STA, March 18 – The National Assembly will hold next week what will probably be its last plenary session after PM Miro Cerar resigned on Wednesday. The agenda of the session is packed with last-minute legislative proposals, while MPs will also discuss the state-owed NLB bank. MPs will take note of Cerar's resignation on Tuesday.
As usually, the plenary will start on Monday with questions time featuring the outgoing prime minister.
MPs are expected to be officially acquainted with his resignation on Tuesday morning after the agenda for the day is expanded with this item on Monday.
The session, which will be held every day next week and on Tuesday, 27 March, will discuss more than 20 legislative proposals, of which several government-sponsored bills will be fast tracked, including a package of changes to agriculture laws on the agenda on Thursday.
On Tuesday, MPs will conduct the second reading of the government-sponsored bill on NGOs, which is in regular procedure. The bill defines NGOs and the criteria for obtaining the status of an NGO in the public interest.
Also on Tuesday, they will debate a bill dealing with housing and on Wednesday a bill on court expert witnesses, interpreters and appraisers.
The fate of several other bills, put forward by MPs, especially those at first reading is uncertain, because their second reading was expected at the next plenary in April, which however will probably not take place due to snap elections.
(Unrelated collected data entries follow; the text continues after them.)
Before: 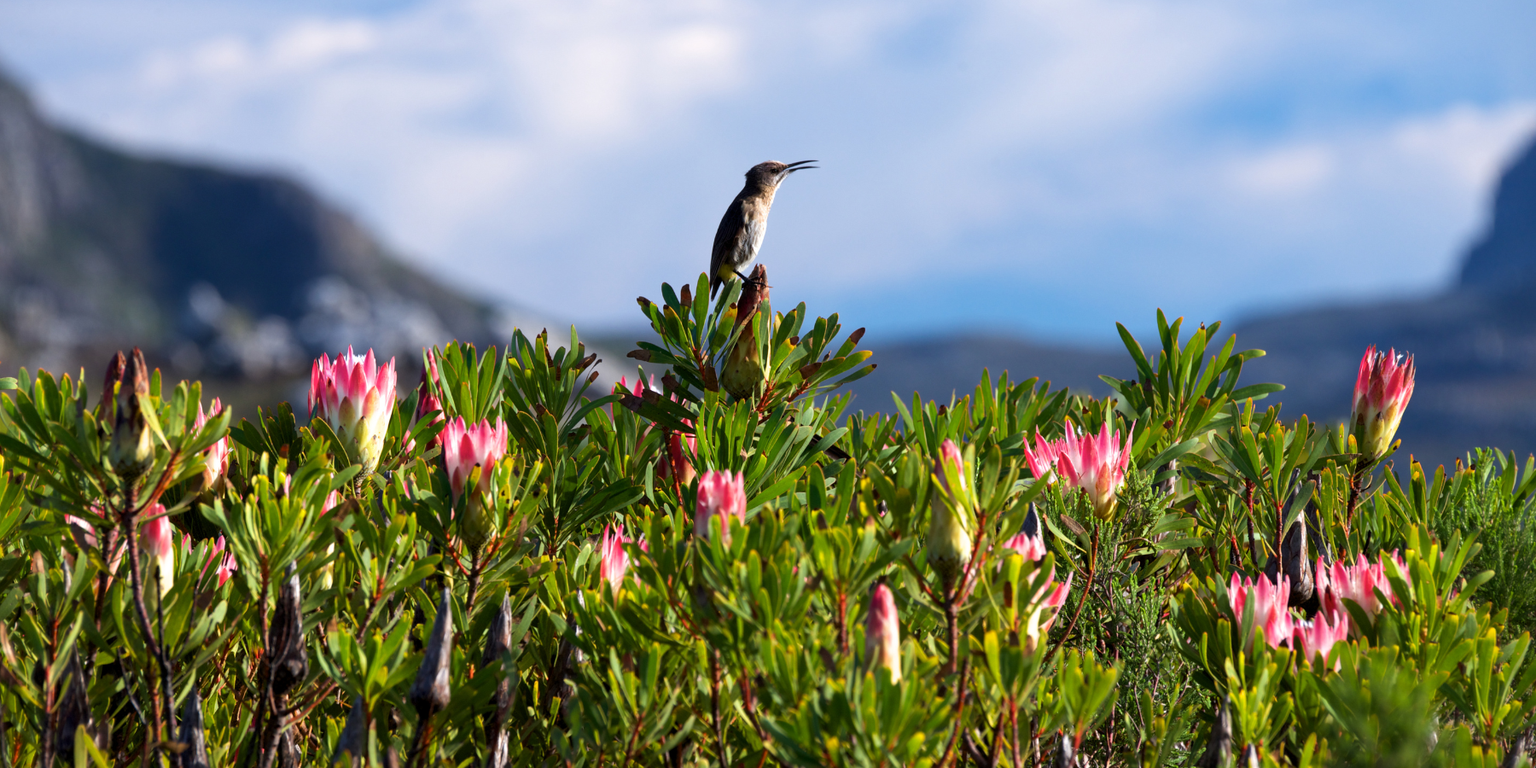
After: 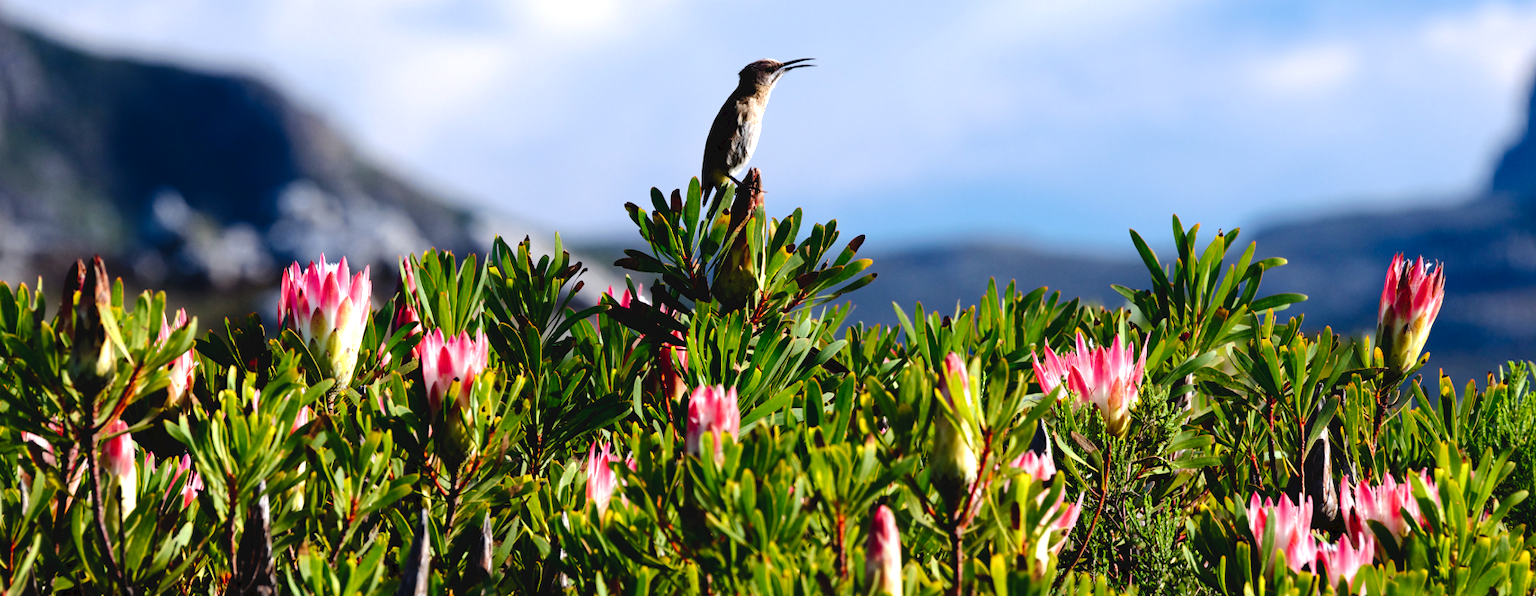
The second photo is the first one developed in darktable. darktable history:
tone curve: curves: ch0 [(0, 0) (0.003, 0.048) (0.011, 0.048) (0.025, 0.048) (0.044, 0.049) (0.069, 0.048) (0.1, 0.052) (0.136, 0.071) (0.177, 0.109) (0.224, 0.157) (0.277, 0.233) (0.335, 0.32) (0.399, 0.404) (0.468, 0.496) (0.543, 0.582) (0.623, 0.653) (0.709, 0.738) (0.801, 0.811) (0.898, 0.895) (1, 1)], preserve colors none
tone equalizer: -8 EV -0.434 EV, -7 EV -0.406 EV, -6 EV -0.346 EV, -5 EV -0.188 EV, -3 EV 0.21 EV, -2 EV 0.308 EV, -1 EV 0.384 EV, +0 EV 0.397 EV, edges refinement/feathering 500, mask exposure compensation -1.57 EV, preserve details no
crop and rotate: left 2.93%, top 13.688%, right 2.156%, bottom 12.636%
Such bills, sponsored by coalition MPs, are a bill to compensate Slovenian civilian victims of war for material damage suffered during WWII to be discussed on Tuesday, a culture euro bill aimed at improving the financial situation in arts and culture to secure EUR 122.6m in 2018-2024, on the agenda on Friday, and a bill on concession for exploitation of the Sava river, which will be discussed on Wednesday.
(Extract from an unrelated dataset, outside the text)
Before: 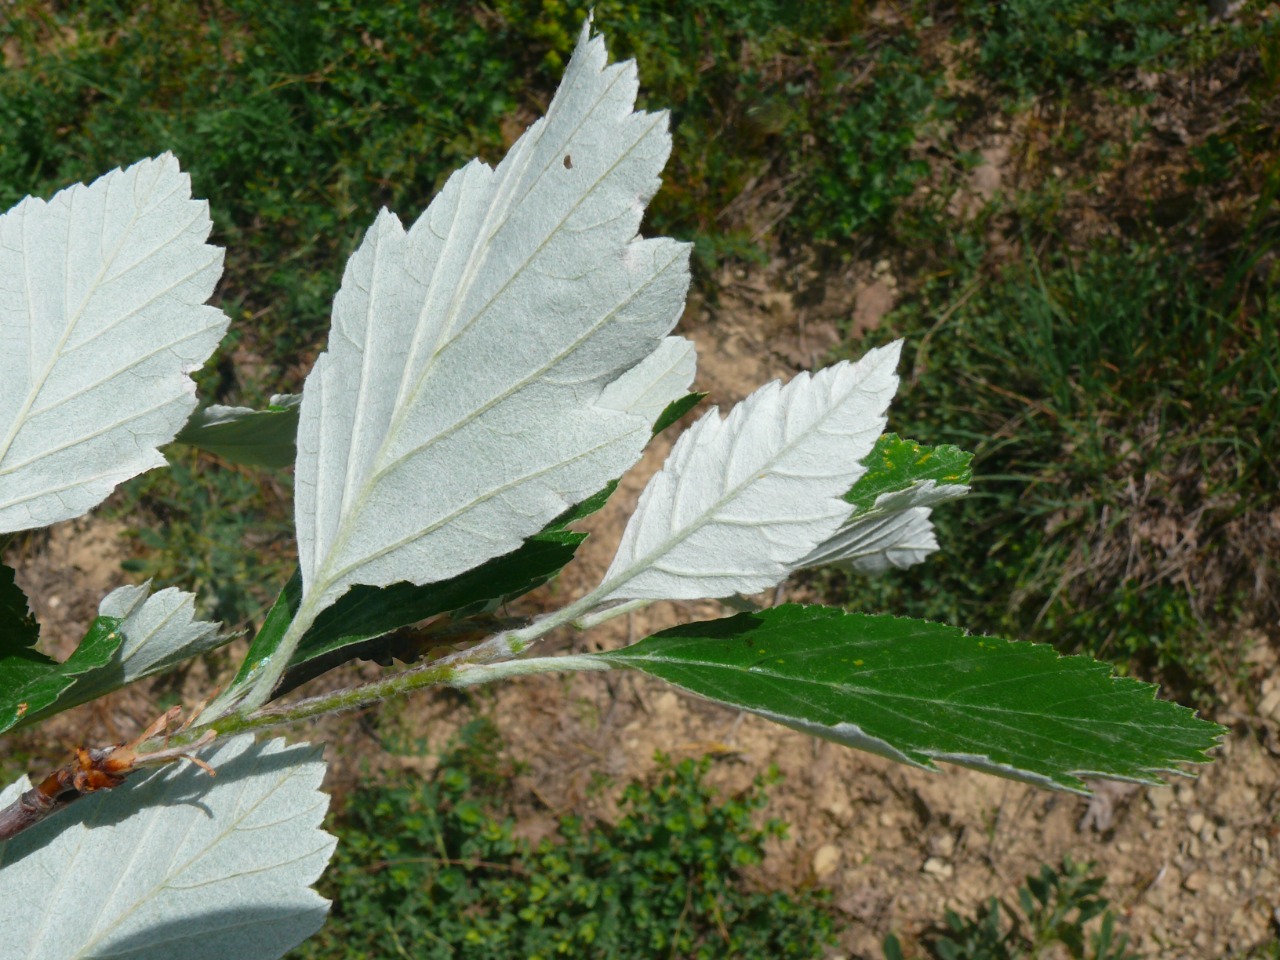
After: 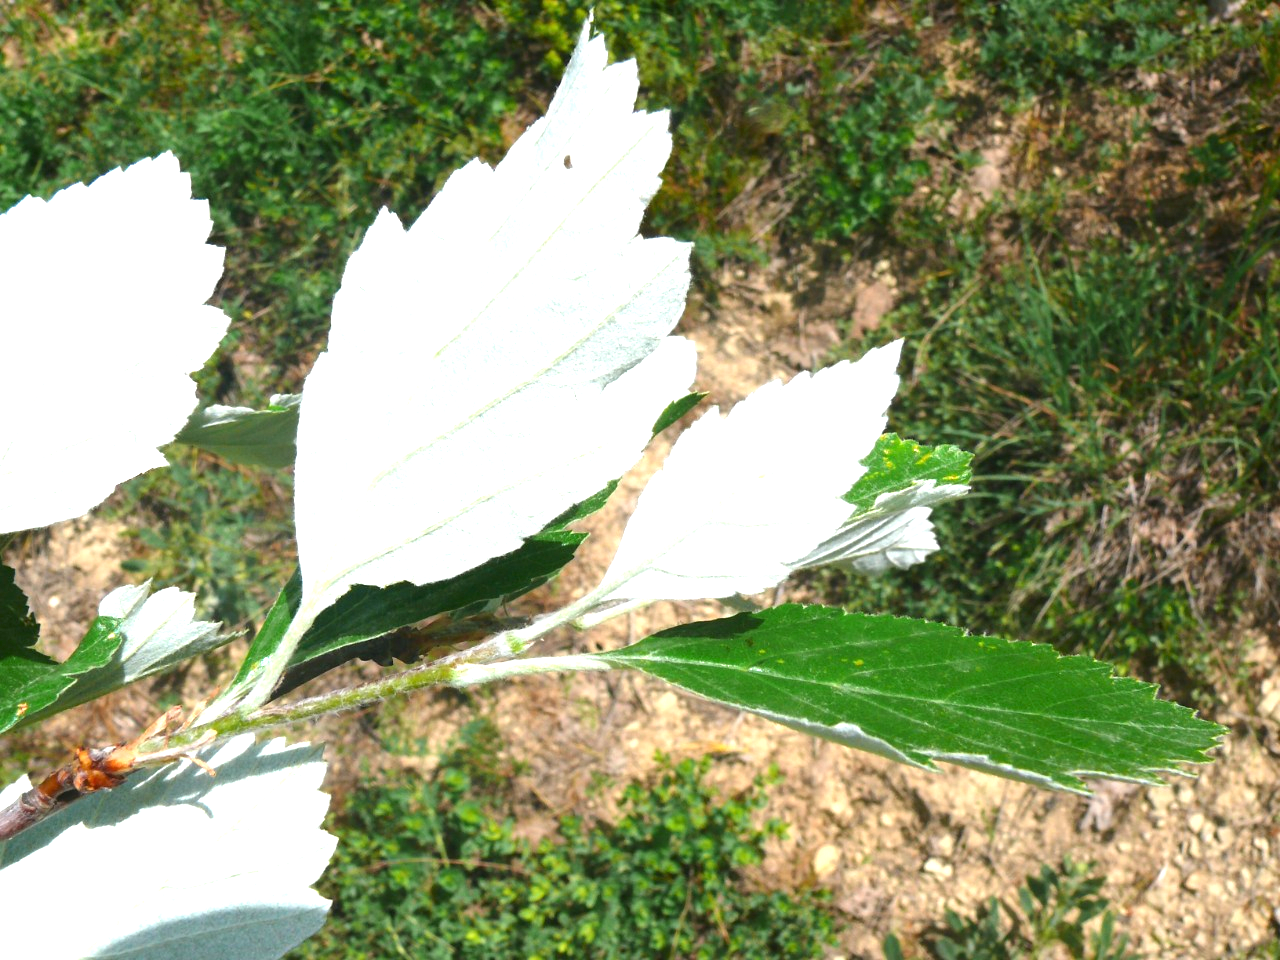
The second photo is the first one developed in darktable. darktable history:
exposure: black level correction 0, exposure 1.448 EV, compensate exposure bias true, compensate highlight preservation false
Among the opposition-sponsored bills to go through their first reading are changes to the act on international protection, which will be discussed on Tuesday, the act on the firefighting service, to be discussed on Friday, and the act on youth housing, which is on the agenda for Wednesday.
The parliamentary Public Finance Oversight Commission will resume on Monday its session on ways to protect the NLB bank against potential financial consequences of Croatian court rulings.
The opposition Democrats (SDS) and New Slovenia (NSi) have filed constitutional amendments under which Slovenia would seize the amount of assets seized by Croatia from banks Intesa Sanpaolo and Unicredit in Slovenia, whose Croatian arms have been authorised by the Croatian government to sue Slovenia over the deposits.
But the proposed changes require a positive appraisal from the European Central Bank (ECB), which could mean that the changes could not be passed before the National Assembly is dissolved.
The government is meanwhile working on its own solution. Finance Minister Mateja Vraničar Erman would not reveal any details but she did indicate that the opposition-sponsored motion and the government's solution were compatible.
She suggested that she does not care which motion gets passed as long as Slovenian taxpayers' money was protected.
Speaker Milan Brglez, who is also to attend the commission's session, has said that "there is a way" for the National Assembly to pass the changes before being dissolved.